> **WORK TASK**
Repeat the data below in full. Pictures must not be part of the copy.

> **DATASET EXTRACT**
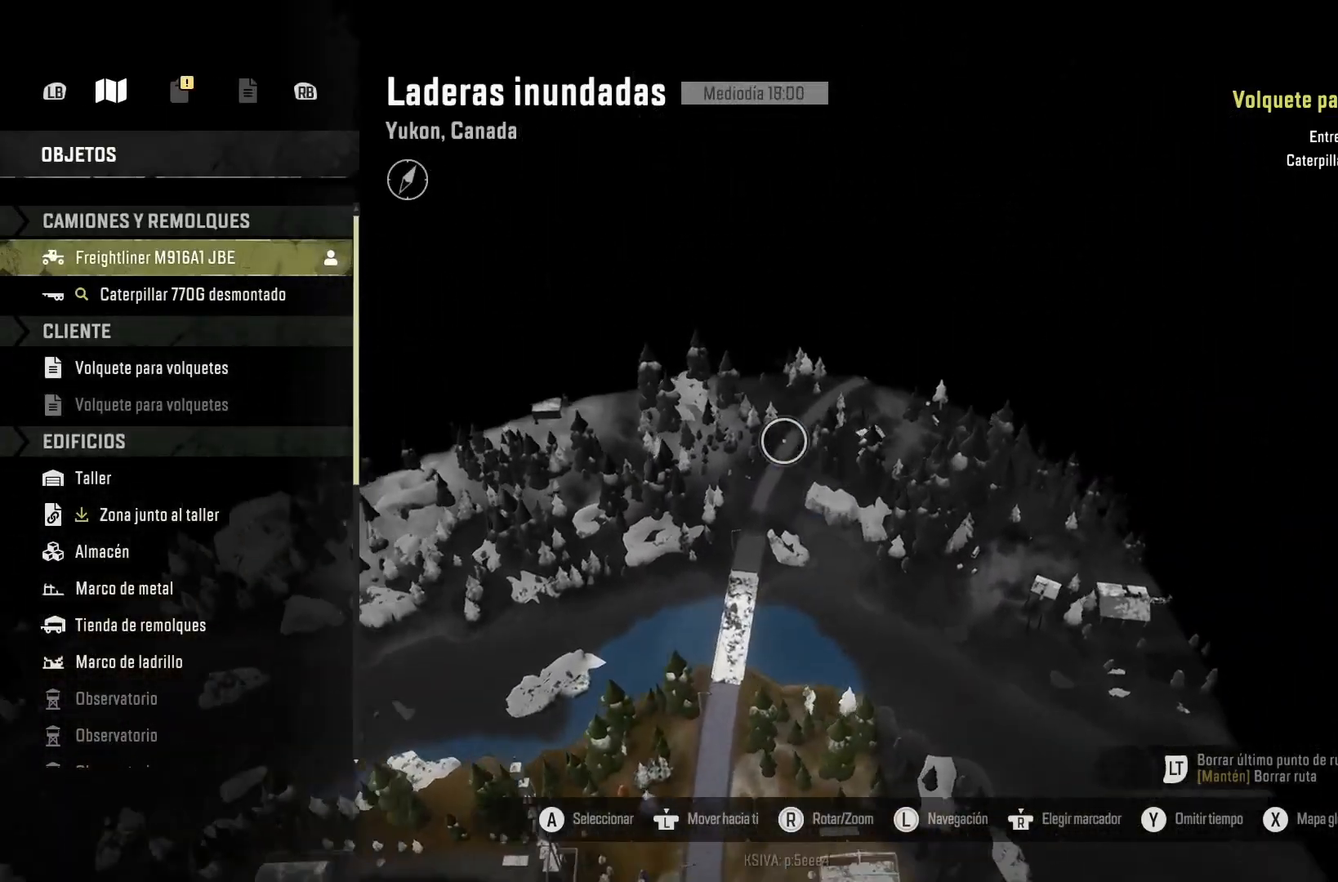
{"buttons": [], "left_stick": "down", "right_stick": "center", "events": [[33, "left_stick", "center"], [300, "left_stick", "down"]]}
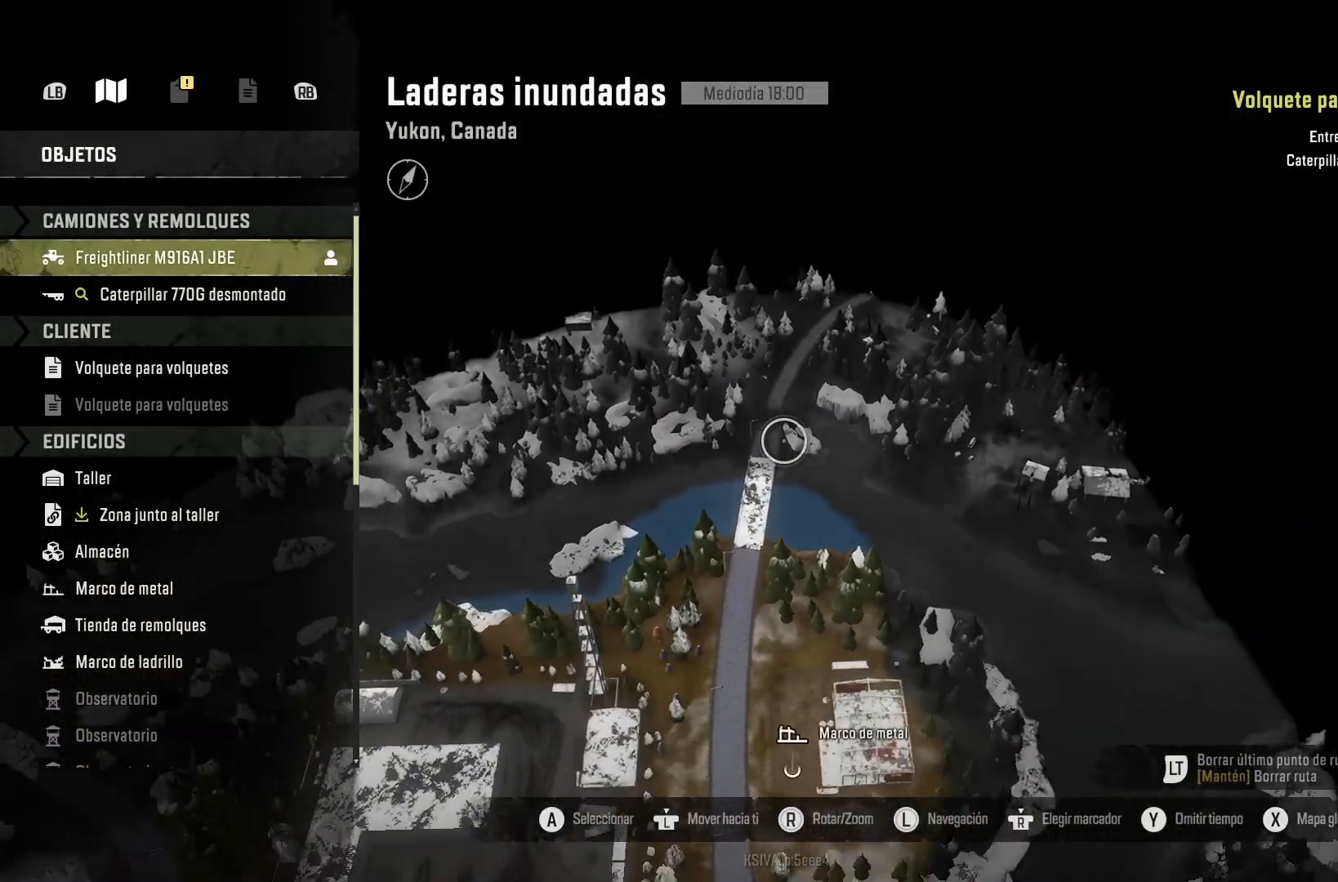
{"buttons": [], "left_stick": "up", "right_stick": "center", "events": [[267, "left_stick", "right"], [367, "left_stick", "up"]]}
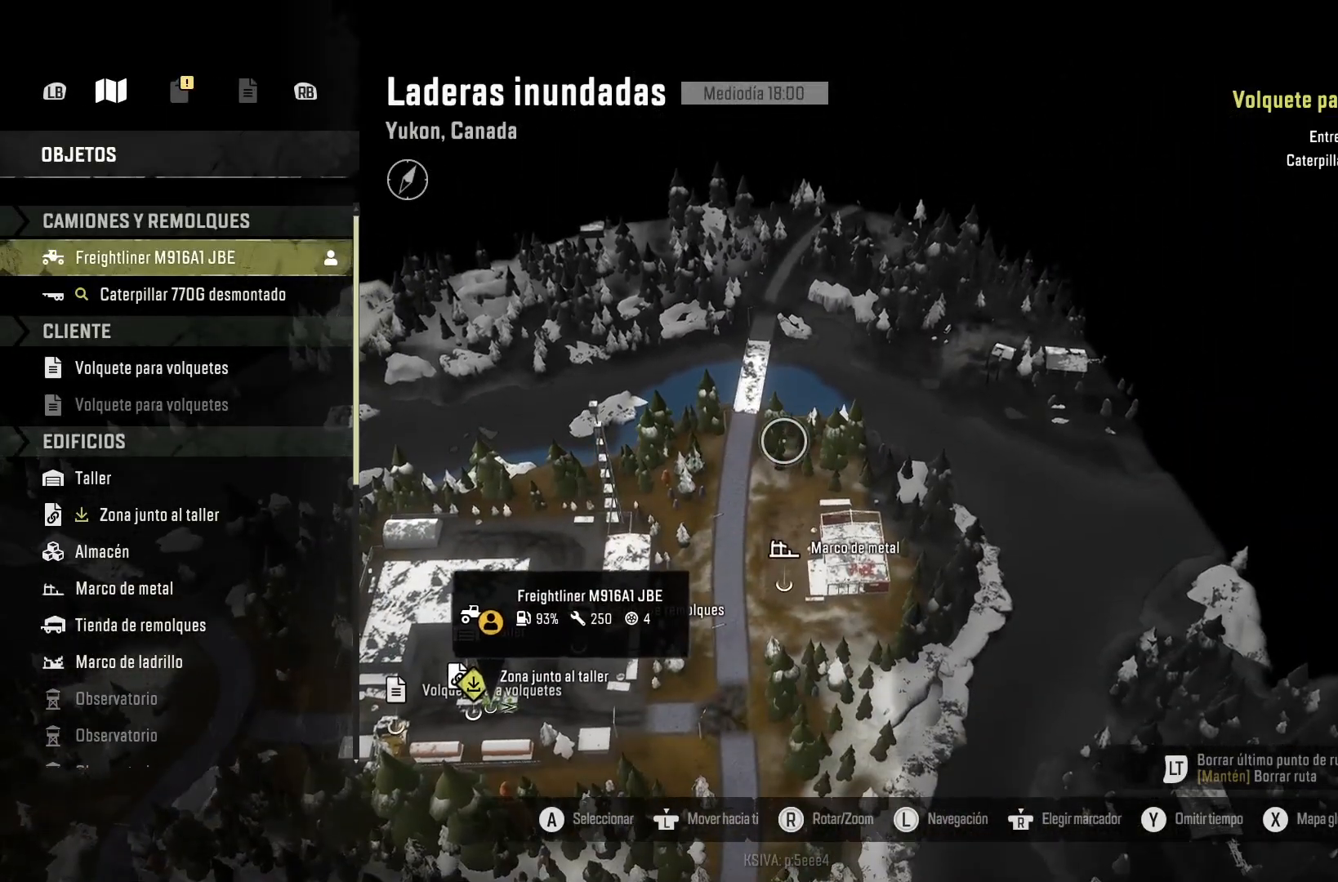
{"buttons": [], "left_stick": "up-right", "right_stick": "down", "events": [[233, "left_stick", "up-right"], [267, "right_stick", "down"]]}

> **PROBLEM SOLUTION**
{"buttons": [], "left_stick": "down", "right_stick": "center", "events": [[33, "left_stick", "center"], [300, "left_stick", "down"]]}
{"buttons": [], "left_stick": "up", "right_stick": "center", "events": [[267, "left_stick", "right"], [367, "left_stick", "up"]]}
{"buttons": [], "left_stick": "up-right", "right_stick": "down", "events": [[233, "left_stick", "up-right"], [267, "right_stick", "down"]]}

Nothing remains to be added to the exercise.